4.1. Dataset and Evaluation Metrics

Dataset. In the semantic segmentation experiments, we use the S3DIS dataset for network training and testing. S3DIS is a large scene indoor 3D point cloud dataset. It contains five indoor areas in Stanford University, including a total of 271 rooms, and is divided into six areas for training and testing. The dataset includes 11 scenes, such as offices and conference rooms, and 13 categories, such as ceilings, floors, and walls. The features of each point in the dataset include XYZ, RGB color, and normalized coordinate values in the Cartesian coordinate system.

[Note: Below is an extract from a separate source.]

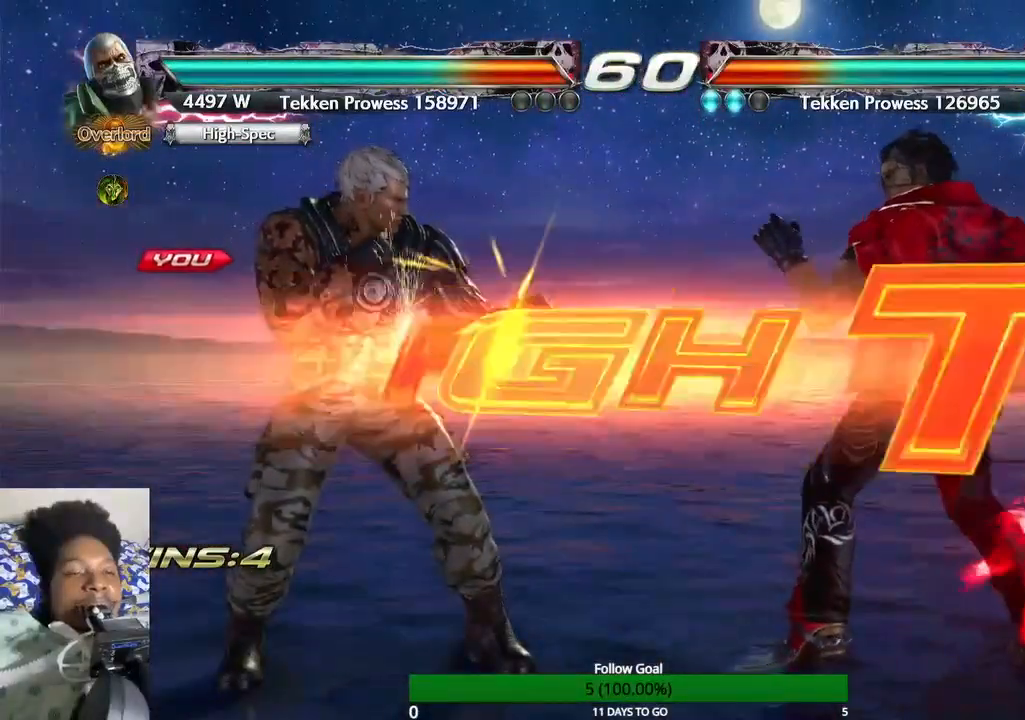
{"buttons": ["CROSS"], "left_stick": "down-right", "right_stick": "center", "events": [[400, "left_stick", "down-right"], [467, "CROSS", "down"]]}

Evaluation metrics. We use common semantic segmentation evaluation metrics, namely mean intersection-over-union (mIoU), mean class accuracy (mAcc), and overall accuracy (OA), to evaluate the experimental results. The OA is the proportion of correctly predicted point clouds in the total number of point clouds, and Equation (4) is its calculation form. The mAcc is calculated as Equation (5), which is used to calculate the proportion of correctly predicted point clouds in each category and then calculate the average of all the categories. The mIoU is the most important metric, which represents the average of the intersection-over-union ratio for each category in the dataset. Its calculation form is shown in Equation (6).

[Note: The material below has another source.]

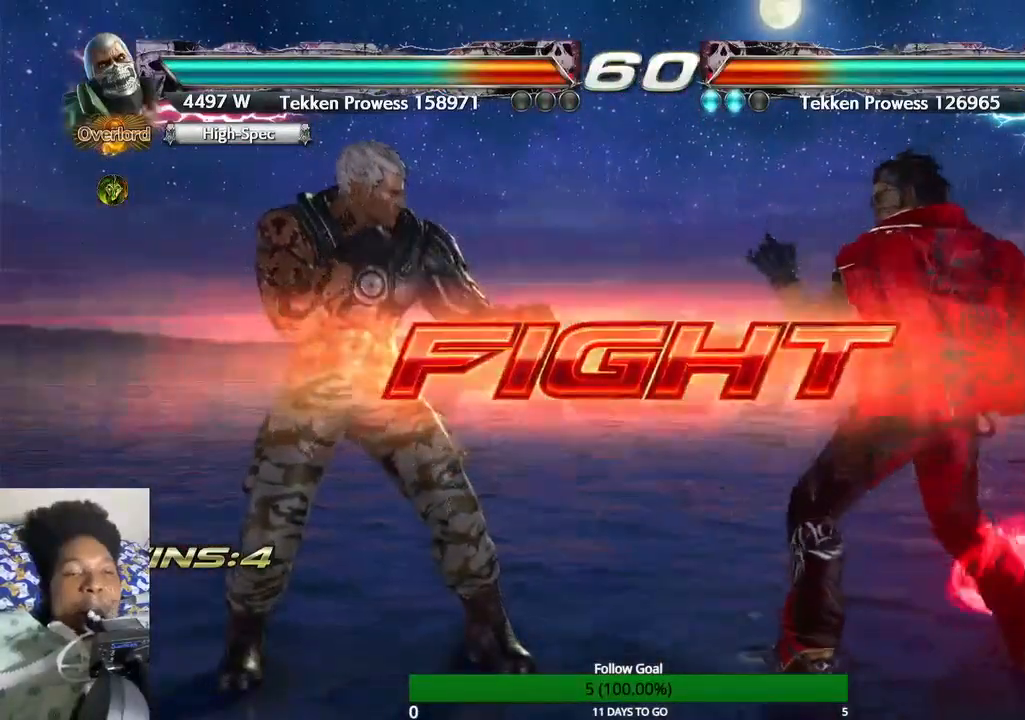
{"buttons": [], "left_stick": "center", "right_stick": "center", "events": [[100, "left_stick", "center"], [133, "CROSS", "up"]]}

O A = \frac{\sum_{i = 0}^{k} p_{i i}}{\sum_{i = 0}^{k} \sum_{j = 0}^{k} p_{i j}}

(4)

m A c c = \frac{1}{k + 1} \sum_{i = 0}^{k} \frac{p_{i i}}{\sum_{j = 0}^{k} p_{i j}}

(5)

m I o U = \frac{1}{(k + 1)} \sum_{i = 0}^{k} \frac{p_{i i}}{\sum_{j = 0}^{k} p_{i j} + \sum_{j = 0}^{k} p_{j i} - p_{i i}}

(6)

where represents the prediction of category i as j, p_ii represents the correct prediction for category i and k is the number of categories in the dataset.

4.2. Results on S3DIS

Implementation details. Our training and testing are performed on TITAN RTX GPU. We implement the entire LLGF network in Pytorch. We set the initial learning rate to 0.5 and decay the learning rate by 10% at a fixed epoch. The network optimizer adopts SGD and sets the momentum and weight decay to 0.9 and 0.001.

Quantitative results. In order to clearly compare with the results of mainstream algorithm networks, we test on area 5 of the dataset S3DIS and train on the remaining areas, in accordance the experimental strategy adopted by most methods on S3DIS. The quantitative experimental results of our method and other comparative methods are shown in Table 1. As can be seen from the table, our method achieves a mIoU metric of 68.0% and a mAcc metric of 74.4%, which is superior to other methods. In general, the semantic segmentation of indoor scenes is very difficult, especially in some categories that are difficult to distinguish, such as boards. In the S3DIS dataset, since the backgrounds of whiteboards are white walls, they are easily confused if the feature extraction is not sufficient. The quantitative results in Table 1 show that our method achieves a mIoU metric of 79.8% on boards, which is also the only method that can be used to achieve more than 70% of the results compared with other methods. In addition, the best segmentation results are obtained on categories such as ceilings, walls, columns, and tables.

6-fold cross-validation. Next, we conduct a 6-fold cross-validation experiment on the S3DIS dataset to better evaluate the performance of our network, and the results are shown in Table 2. As can be seen from the table, our network attains a mIoU of 71.4% and an OA of 89.6%. Our method outperforms MLP-based methods, such as PointNet [11] and PointNet++ [26], graph-based methods, such as DGCNN [35], CNN-based methods, such as PointCNN [28], and other methods. In short, the results of the 6-fold cross-validation show that our method based on local and global feature fusion is superior to other methods and is an effective method for 3D point cloud semantic segmentation.

Table 1. Quantitative results of S3DIS Area 5 dataset.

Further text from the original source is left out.